Why AI runs on light and glass

Blog
15th May 2026

Andy Williams

Co-founder, the wordy 'other half' | Intrigued by good content, and what it achieves | Bit of a nerd, quite creative, loves to write | Father, cyclist, activist | [ he/him ]

An astronaut's helmet light illuminates stained glass, in a scene reminiscent of 2001: A space oddysey.

We are creatures of light. 

Every organism on the surface of our planet, from Sapiens to slime moulds, has an intimate relationship with it. Light gave life its start, and powers it still.

And light gives sight. Almost everything that lives — or has ever lived — can respond to it through growth or movement. You can thank evolution for perfecting a sense that can feel, for us, miraculous.

"Light stitches together the fabric of space itself, sets a universal speed limit, and regulates the transformation of matter into energy. And we still don't fully understand it."

Follow a cosmic arc through the atmosphere of our small blue planet, past galaxies to the edge of everything. Cup our universe in your hands if you can. What you’d see is light stitching together the fabric of space itself, setting a universal speed limit, and regulating the transformation of matter into energy. And we still don’t fully understand it. 

Then there’s glass. It occurs in nature, and we’ve been manufacturing it for millennia. Picture a towering cathedral window filled with images composed with stained glass. The illustrations are luminous and vivid, and light spills to make pools of colour on the polished stone floor at your feet. Like light, glass has its own special weirdness.

"The solidity of glass is an illusion."

Those panes of cathedral glass may have stood for a thousand years, but the glass itself has never been motionless. Slowly flowing downhill, the panes are now thicker at their bottoms than their tops. The solidity of glass is an illusion.

Light and glass enjoy a symbiotic relationship. Glass changes the properties of light as it moves through it. And light influences the nature and experience of glass. Entwined, dancing, spooning — scintillating. No other material comes close to glass for sheer mutability and range. 

Enter Corning

We’d argue that no business on the planet understands this better than Corning Inc. They manufactured the first lightbulbs for Edison, put windows in every crewed NASA spacecraft, and built the mirrors for every NASA space telescope. That’s more than diversification. That’s a worldview.
⁂
▸ **ACTIVITIES**:
A. In the blog post on light and glass, which company made the first lightbulbs for Edison?
B. Write the next part of the blog post on light and glass, following on from its final paragraph about Corning.

▸ **AVAILABLE DATA**:
⁂
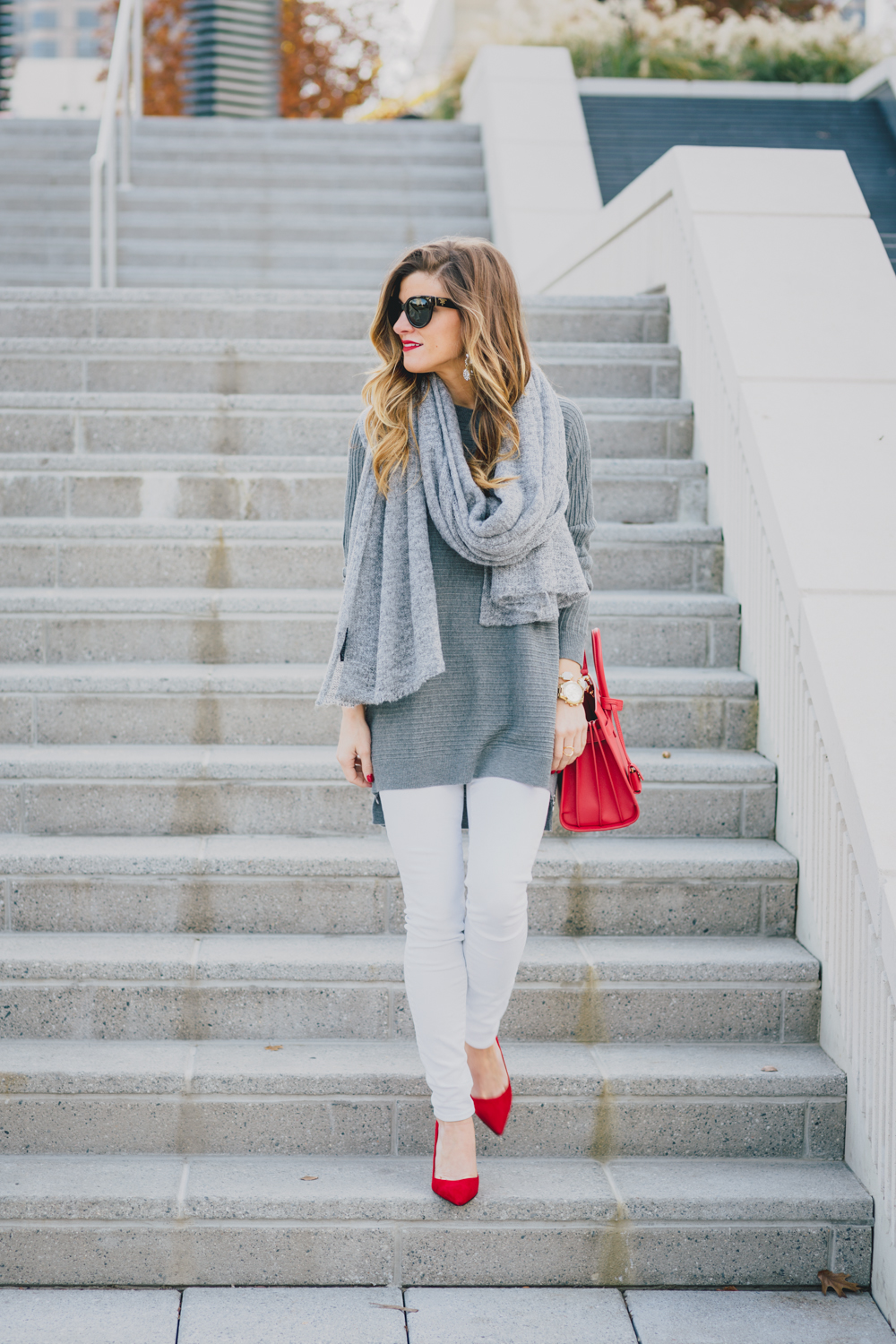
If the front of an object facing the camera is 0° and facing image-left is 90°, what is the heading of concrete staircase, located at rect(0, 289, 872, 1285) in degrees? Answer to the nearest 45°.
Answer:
⁂
▸ **RESPONSES**:
A. Corning Inc.

B.
Corning already had more than a hundred years of innovation behind it when it invented the world’s first low-loss optical fibre in 1970. Laser light — the most ‘together’ light known to science — could be pulsed into the fibre, channeled to exactly where it was needed, following curves and covering long distances without amplification. It was a game changer for telecommunications. Apologies to George Lucas, but this was the original industrial light and magic. Optical fibre, like computing, like the Internet protocol, became foundational to the information revolution. 

"Apologies to George Lucas, but this was the original industrial light and magic."

To make an optical fibre, you start with incredibly pure glass, then add back trace materials that tune its physical and optical characteristics. The aim is to let light travel further and faster — with minimal distortion, scattering, or attenuation. The glass also needs to be strong under tension, but flexible enough to bend without breaking. That part is pure, Nobel-standard materials science.

Picture a pencil — a cylinder of graphite at the core, surrounded by a cladding of wood. The arrangement is the same in an optical fibre, but core and cladding are both glass, each with slightly different optical properties.

Both go into a “preform” for manufacturing. Think of the glass pencil, but at the scale of a drainpipe. The preform enters a drawing tower where the tip is heated to 2000°C, and a hair-thin strand of core and cladding is drawn continuously downwards from the softened tip — its diameter measured and controlled in real time. Before the fibre can be scratched or contaminated, it gets a polymer coat, cured with UV light and spooled. That part is high-tech manufacturing.

One third glass

Roll forward to 2026 and AI, the totemic technology of our age

Want a recipe for an AI’s brain that a barista could memorise? One third compute, one third memory — and one third glass. 

What about software, training? What about energy?  Yes, there’s more to an AI brain than that. But there’s an essential truth in the recipe too.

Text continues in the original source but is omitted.